**Exercise directions:** Tally the lines in the entries that contain the string "kern" and give only the number.
○ ○ ○
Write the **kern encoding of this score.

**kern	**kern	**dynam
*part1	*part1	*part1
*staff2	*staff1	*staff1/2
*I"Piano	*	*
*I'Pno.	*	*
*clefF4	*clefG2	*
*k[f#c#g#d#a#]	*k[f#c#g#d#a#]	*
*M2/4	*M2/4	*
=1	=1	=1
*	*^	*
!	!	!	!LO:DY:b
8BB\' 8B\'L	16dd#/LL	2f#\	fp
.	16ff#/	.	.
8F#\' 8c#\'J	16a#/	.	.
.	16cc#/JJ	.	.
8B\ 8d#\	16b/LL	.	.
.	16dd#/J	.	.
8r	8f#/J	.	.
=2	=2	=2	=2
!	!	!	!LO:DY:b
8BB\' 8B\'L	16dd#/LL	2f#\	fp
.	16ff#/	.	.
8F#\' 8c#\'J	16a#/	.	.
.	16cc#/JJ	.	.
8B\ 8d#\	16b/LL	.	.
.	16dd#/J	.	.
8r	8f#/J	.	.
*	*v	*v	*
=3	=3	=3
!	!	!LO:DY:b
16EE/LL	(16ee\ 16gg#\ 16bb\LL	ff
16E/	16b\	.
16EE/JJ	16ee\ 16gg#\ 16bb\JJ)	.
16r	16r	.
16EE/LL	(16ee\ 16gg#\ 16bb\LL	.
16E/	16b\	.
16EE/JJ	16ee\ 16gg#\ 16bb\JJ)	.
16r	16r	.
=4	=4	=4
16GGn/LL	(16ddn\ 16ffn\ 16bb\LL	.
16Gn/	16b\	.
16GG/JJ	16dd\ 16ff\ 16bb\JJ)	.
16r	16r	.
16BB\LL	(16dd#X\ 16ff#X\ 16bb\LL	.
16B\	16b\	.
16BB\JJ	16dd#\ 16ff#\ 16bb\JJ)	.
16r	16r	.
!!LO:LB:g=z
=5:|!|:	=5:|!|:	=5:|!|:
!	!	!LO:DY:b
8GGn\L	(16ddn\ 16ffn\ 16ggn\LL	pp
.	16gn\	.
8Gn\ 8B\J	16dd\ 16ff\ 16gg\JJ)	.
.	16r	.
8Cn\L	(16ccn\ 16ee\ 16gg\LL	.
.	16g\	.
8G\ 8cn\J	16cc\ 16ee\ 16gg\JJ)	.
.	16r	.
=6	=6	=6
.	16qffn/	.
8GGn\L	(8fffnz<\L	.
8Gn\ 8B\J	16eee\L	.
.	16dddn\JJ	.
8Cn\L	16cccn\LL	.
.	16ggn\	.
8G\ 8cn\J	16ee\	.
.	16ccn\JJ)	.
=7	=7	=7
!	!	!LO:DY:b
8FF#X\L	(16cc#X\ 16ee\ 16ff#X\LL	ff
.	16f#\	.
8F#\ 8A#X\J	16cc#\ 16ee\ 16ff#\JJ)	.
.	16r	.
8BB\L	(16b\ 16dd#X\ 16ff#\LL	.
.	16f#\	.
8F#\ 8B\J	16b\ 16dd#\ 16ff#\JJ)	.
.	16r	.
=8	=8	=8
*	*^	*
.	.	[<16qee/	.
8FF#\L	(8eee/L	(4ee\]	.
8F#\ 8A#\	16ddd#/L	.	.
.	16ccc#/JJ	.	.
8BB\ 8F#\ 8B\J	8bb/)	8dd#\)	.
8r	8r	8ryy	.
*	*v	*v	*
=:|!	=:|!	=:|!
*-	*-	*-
○ ○ ○
**Final result:** 2